Google Earth threatens democracy
Military hardware laid bare to Godless commies
The recent news that South Korea is to take the US to task over Google Earth images which expose its military installations to close Commie scrutiny has provoked a mini stampede of other peace-loving nations eager to protect their assets from prying eyes.
Enter stage right Thailand, which says it may ask Google to "block images of important state buildings vulnerable to attack". Armed forces spokeschap Major General Weerasak Manee-in told Reuters: "We are looking for possible restrictions on these detailed pictures, especially state buildings. I think pictures of tourist attractions should do, not crucial places which could threaten national security."
Well, we went and had a quick shufti at some Thai military installations, and took the opportunity to scour the Earth's surfaces for other Google satellite data which might threaten Our Way of Life. We restricted ourselves to stuff which lends itself to perusal, mostly air force bases, because (trust us on this one) you can easily waste a whole day looking for Russian ICBM installations.
First up, the evidence for Thai military preparedness. Here's Udorn Air Force base, around 300 miles from Bangkok:
Move along, nothing to see here, but try Korat:
That's more like it. Zoom in for a closer look, and voila! Top-quality, US-bought hardware:
They've even got an awacs parked there on the hard shoulder:
Hmmm. The good General may have a point. On the other hand, what is Thailand realistically going to do about it?
Manee's Sri Lankan counterpart, Brigadier Daya Ratnayake, admitted it was a "serious concern if anyone could get detailed images of sensitive installations and buildings", but added: "This is a new trend, we will first have to see whether, in this day and age, if this a considerable threat to national security."
He sagely added: "In this era of technology, you have to live with the fact that almost everything is on the internet - from bomb-making instructions to assembling aircraft.
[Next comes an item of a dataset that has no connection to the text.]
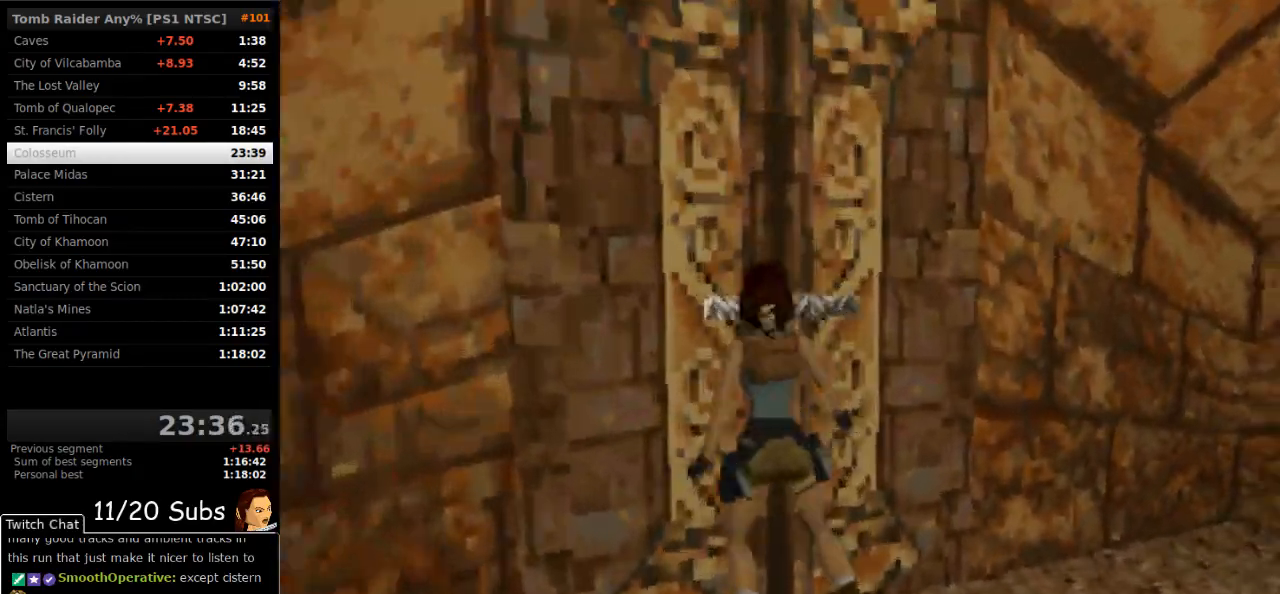
{"dt_ms": 500, "buttons": ["SQUARE", "DPAD_DOWN"], "right_stick": "center", "events": [[300, "CROSS", "up"], [367, "DPAD_DOWN", "down"], [367, "SQUARE", "down"]]}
So it's something the military has to learn to live with and adapt."
India agrees. Reuters quotes an anonymous security official there as confirming that "the issue of satellite imagery had been discussed at the highest level but the government had concluded that 'technology cannot be stopped'."
"We are aware that there are websites which give detailed pictures of buildings like the president's house including every tree in the compound. Our security agencies are aware of this but how can we stop technology?" he added.
How indeed? And just to prove the point, here's Palam airport in New Delhi, home of domestic flights but also government air transportation in and out of the capital:
A planespotter's paradise, as a close-up reveals:
Australia, too, has been fretting a little over Google's all-seeing eye. The Australian Department of Defence has said it is taking "appropriate measures to manage the threat" posed by satellite imaging:
The above is a lovely snap of Australian Nuclear Science and Technology Organisation (ANSTO) nuclear reactor at Lucas Heights, south of Sydney, although ANSTO declared the "current images on Google posed no security risk" because: "Although buildings are clearly visible, critical infrastructure is not. The photographs are over two years old."
Quite so. At this point we're getting the feeling that the South Koreans and Thai may be over-reacting a tad. What's more, they're not looking at the plus side: if Vietnam and North Korea are as we speak eagerly filling their broadband boots with Google-supplied military secrets, what's to stop us exploiting the same resource?